* [Arbeitsanweisung] Schreibe den Text über die Trailrunning-Produkte von Arc’teryx im Anschluss an seinen letzten Satz weiter.

Understatement und dezentes Auftreten halten die Autoren dieses Textes grundsätzlich für sympathische Eigenschaften. Insofern könnten die Trailrunning-Produkte von Arc’teryx auch unseren Geschmack treffen. Blöd nur, dass die Markteinführung der Artikel völlig an uns vorüber ging. Wählt Arc’teryx hier eine neue Marketing-Strategie (Geheimtipp!?). Man weiß es nicht!

Werfen wir einfach mal einen Blick zurück: Schon 2016 kündigte Arc’teryx auf einschlägigen Messen an, sich zukünftig der Zielgruppe “Trailrunner“ stärker zuzuwenden und diese mit hochwertigen Produkten zu versorgen. Der Start der Kampagne wurde im Frühjahr 2017 mit der Einführung eines ersten Trailrunningschuhs eingeläutet. Nach und nach folgten Jacken und Rucksäcke, die teilweise unter gemeinsamen Namen firmierten: Norvan.

* [Extrahiertes Material]
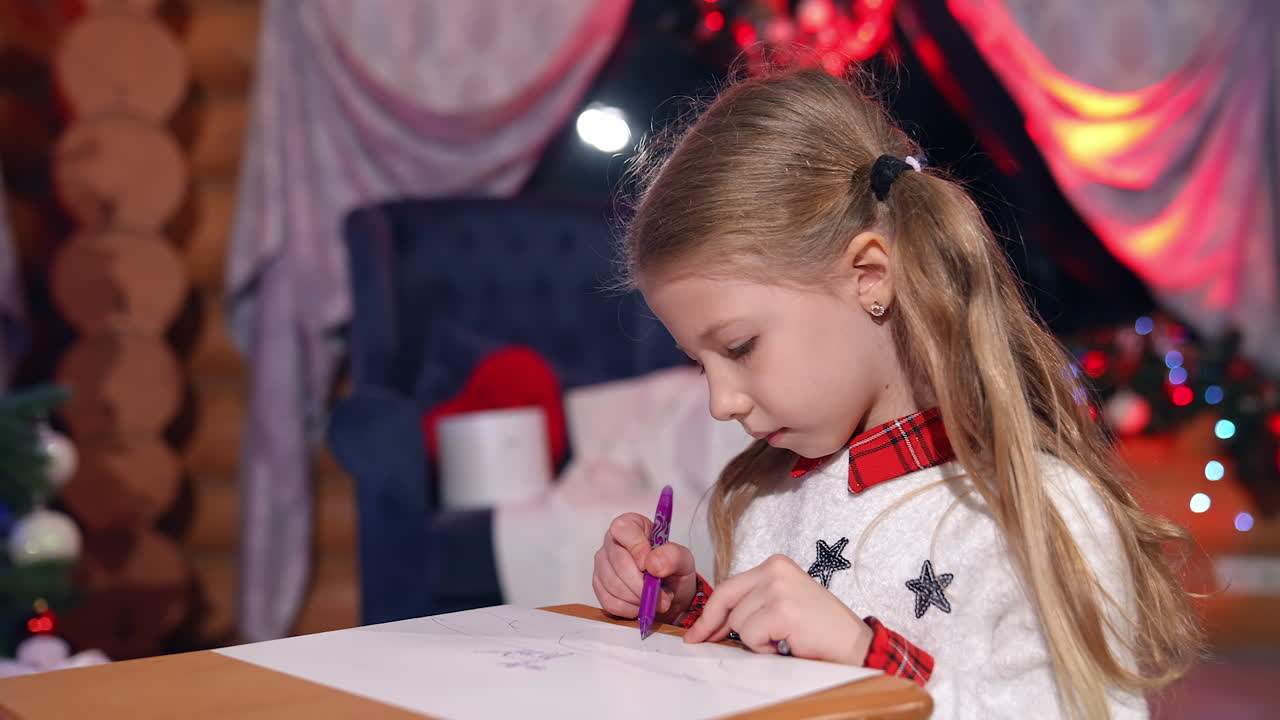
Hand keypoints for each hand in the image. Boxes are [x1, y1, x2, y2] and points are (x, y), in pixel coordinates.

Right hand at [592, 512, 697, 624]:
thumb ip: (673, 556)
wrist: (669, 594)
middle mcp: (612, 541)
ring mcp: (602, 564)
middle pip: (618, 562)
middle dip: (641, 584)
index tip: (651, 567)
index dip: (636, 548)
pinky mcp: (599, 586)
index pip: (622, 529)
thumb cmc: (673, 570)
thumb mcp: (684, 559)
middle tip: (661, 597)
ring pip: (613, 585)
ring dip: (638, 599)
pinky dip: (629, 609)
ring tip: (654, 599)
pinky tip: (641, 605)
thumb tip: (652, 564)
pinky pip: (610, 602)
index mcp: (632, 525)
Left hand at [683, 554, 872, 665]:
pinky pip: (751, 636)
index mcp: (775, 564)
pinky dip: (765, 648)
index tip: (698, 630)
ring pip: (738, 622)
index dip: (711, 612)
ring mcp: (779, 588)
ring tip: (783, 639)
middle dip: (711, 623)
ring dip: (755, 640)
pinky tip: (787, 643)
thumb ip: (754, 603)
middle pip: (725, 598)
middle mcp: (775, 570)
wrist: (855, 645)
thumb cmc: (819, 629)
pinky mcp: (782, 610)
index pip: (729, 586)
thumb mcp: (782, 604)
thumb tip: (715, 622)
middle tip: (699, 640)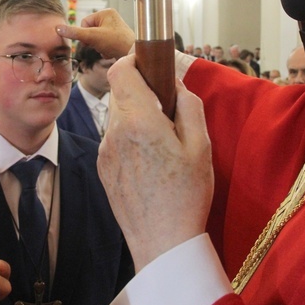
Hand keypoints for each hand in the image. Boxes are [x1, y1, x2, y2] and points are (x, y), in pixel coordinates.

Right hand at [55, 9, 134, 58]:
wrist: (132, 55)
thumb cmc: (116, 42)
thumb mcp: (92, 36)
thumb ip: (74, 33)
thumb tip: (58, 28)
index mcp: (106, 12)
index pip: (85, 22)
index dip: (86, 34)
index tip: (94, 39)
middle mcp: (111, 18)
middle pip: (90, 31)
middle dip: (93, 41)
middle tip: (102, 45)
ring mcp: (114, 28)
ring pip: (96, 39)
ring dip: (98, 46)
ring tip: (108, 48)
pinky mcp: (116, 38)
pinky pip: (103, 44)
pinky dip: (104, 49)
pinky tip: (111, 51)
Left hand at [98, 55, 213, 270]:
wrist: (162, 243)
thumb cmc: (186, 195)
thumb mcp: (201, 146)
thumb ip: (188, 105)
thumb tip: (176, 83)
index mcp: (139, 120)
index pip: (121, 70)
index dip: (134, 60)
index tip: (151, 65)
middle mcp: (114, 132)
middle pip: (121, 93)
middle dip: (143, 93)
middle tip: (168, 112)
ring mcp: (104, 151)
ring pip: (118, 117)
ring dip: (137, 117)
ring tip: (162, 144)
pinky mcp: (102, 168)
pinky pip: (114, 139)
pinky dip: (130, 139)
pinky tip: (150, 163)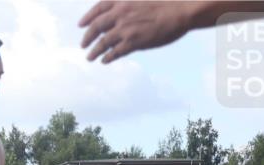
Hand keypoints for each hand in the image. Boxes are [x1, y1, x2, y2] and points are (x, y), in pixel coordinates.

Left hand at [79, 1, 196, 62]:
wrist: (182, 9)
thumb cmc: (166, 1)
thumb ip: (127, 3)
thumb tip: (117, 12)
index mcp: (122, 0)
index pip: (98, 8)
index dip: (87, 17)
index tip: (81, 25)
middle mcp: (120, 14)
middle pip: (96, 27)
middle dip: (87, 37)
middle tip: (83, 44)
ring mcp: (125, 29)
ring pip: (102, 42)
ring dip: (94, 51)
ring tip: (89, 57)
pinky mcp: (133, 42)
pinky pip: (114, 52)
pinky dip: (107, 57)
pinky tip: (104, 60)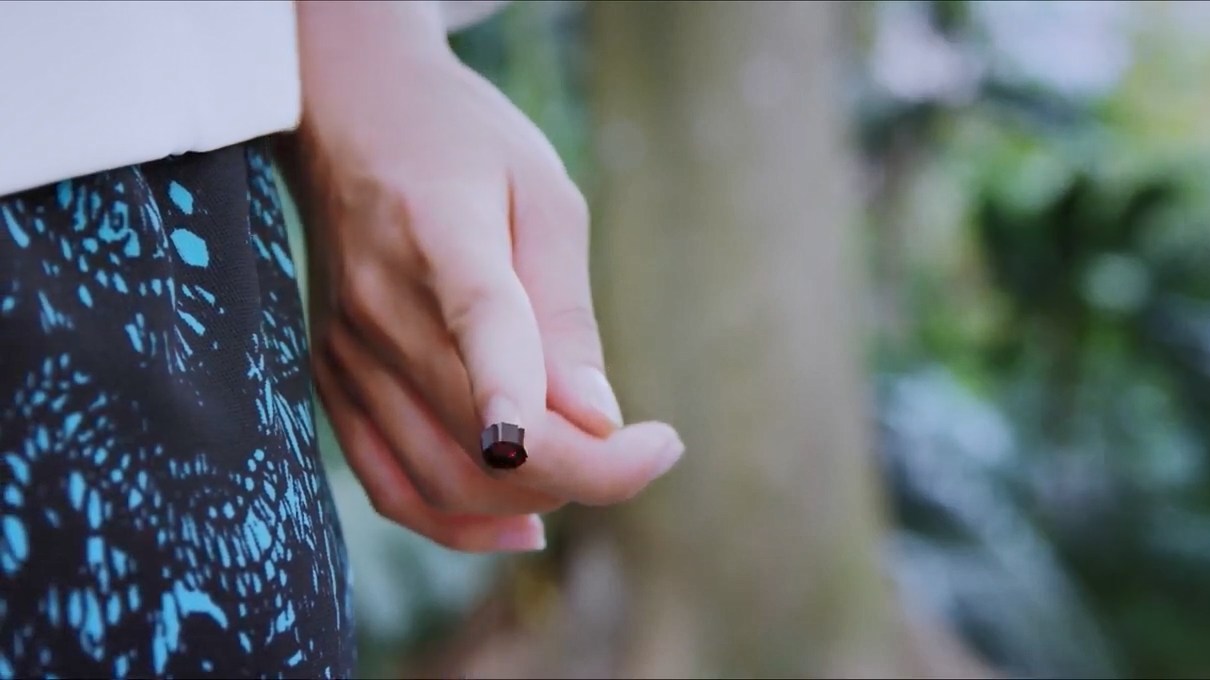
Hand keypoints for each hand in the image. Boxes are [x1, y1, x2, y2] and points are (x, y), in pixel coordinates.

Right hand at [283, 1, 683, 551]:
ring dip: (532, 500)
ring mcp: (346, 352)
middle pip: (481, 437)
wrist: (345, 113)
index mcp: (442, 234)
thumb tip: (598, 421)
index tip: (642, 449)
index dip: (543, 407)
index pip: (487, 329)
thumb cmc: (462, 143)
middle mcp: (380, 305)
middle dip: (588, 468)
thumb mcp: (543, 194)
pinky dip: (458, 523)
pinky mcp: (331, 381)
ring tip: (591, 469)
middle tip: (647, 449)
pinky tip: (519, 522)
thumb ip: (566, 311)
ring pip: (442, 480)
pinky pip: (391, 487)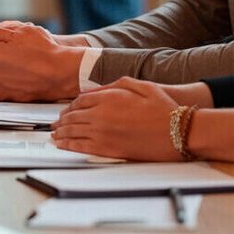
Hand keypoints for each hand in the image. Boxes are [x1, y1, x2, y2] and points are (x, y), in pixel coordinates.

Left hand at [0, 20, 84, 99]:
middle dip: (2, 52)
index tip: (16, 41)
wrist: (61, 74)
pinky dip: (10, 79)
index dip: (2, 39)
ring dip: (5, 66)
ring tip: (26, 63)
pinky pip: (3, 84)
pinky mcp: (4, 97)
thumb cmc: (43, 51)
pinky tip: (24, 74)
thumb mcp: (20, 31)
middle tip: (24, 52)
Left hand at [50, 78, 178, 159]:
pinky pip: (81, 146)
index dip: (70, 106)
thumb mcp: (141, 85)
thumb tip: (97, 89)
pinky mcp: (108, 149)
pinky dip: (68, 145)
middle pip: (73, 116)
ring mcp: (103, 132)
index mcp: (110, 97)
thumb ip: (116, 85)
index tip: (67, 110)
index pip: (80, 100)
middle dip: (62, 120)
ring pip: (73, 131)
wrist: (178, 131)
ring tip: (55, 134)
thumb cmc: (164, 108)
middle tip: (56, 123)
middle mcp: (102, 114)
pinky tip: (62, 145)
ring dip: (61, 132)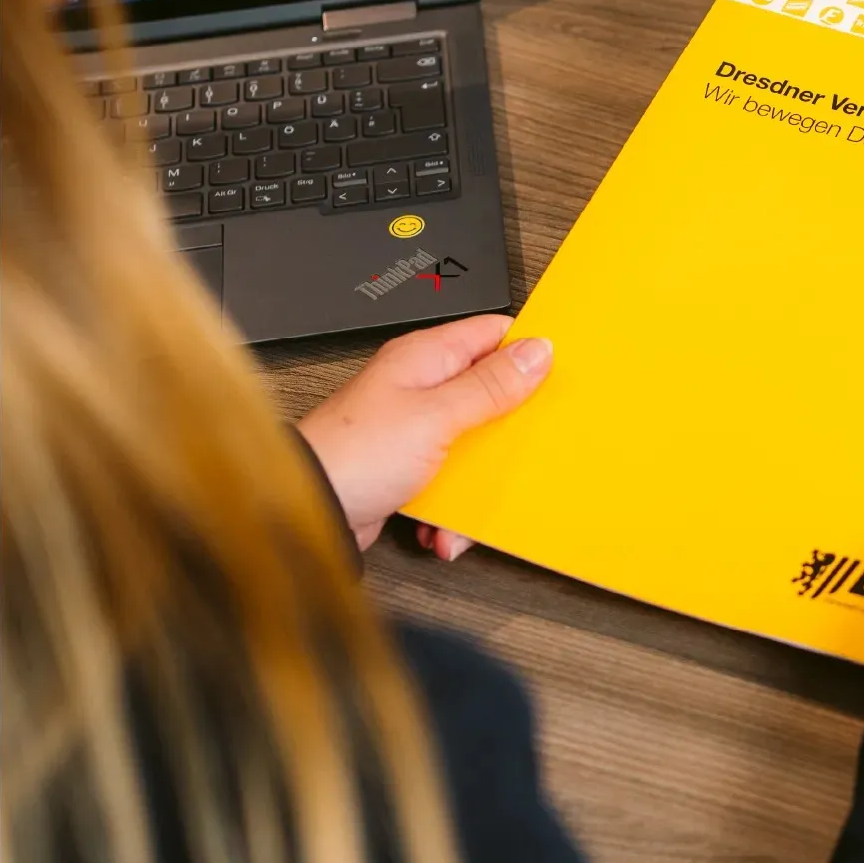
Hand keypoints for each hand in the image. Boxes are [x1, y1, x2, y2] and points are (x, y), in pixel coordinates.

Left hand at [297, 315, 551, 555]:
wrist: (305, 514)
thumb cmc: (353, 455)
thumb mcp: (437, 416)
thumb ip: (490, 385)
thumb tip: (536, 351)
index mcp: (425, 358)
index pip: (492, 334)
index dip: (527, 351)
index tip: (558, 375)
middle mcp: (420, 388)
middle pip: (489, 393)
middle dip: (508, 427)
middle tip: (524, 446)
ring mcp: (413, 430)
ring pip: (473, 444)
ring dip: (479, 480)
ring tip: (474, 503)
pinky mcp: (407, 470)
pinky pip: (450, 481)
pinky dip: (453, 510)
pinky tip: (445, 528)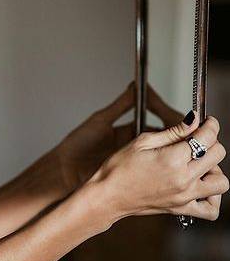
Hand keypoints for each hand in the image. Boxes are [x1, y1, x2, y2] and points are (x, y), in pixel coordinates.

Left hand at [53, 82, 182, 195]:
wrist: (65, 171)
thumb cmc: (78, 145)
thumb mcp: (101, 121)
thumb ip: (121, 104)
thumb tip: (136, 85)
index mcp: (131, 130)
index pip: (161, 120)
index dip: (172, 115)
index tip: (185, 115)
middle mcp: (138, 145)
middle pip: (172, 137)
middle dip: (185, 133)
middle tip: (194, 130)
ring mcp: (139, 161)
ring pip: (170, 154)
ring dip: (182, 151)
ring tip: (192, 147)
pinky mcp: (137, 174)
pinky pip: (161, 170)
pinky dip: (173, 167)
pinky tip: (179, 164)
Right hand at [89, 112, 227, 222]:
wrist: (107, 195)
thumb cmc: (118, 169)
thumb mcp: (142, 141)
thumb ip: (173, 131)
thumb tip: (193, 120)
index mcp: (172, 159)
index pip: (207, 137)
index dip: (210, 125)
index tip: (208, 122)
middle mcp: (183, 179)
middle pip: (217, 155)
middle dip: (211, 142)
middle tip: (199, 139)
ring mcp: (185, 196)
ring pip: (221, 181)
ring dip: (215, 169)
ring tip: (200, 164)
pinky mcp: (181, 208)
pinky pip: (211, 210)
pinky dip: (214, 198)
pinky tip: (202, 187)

* [Lösung]
Abkürzung oder Long Distance?

Seitliche Ansicht des NORVAN LD Männermodells.
Ziemlich schlicht! – Das Männermodell des NORVAN LD.

Minimalismus ist ein Ideal, das bei Arc’teryx einen hohen Stellenwert genießt. Die firmeneigenen Designer verfolgen das Ziel, komplexe Produktanforderungen mit einfachen und cleveren Lösungen umzusetzen. Ganz klar, dass deshalb lange Produktnamen generell ausscheiden: Aus „North Vancouver Long Distance“ wird kurzerhand „Norvan LD“. Getauft wurde so der jüngste Trailrunningschuh der kanadischen Firma, die genau dort – in British Columbia – ihren Standort hat.

Richtet sich der Kollege „Norvan Vertical (VT)“ an die Fans von sehr technischen, felsigen Trails, soll der LD nun speziell bei langen Läufen Komfort, Halt und Schutz bieten.

Der erste Eindruck

Das erste was auffällt – und das klingt widersprüchlich – ist das schlichte Design des Schuhs. Der Schaft ist komplett nahtlos und einfarbig, nur der kleine seitliche Aufdruck mit dem Arc’teryx-Logo gibt Aufschluss darüber, wer diesen Schuh gefertigt hat. Die „kritischen“ Stellen am Übergang zwischen Mittelsohle und Schaft, sowie die Zehenkappe sind mit einer Schicht thermoplastischem Polyurethan (TPU) überzogen.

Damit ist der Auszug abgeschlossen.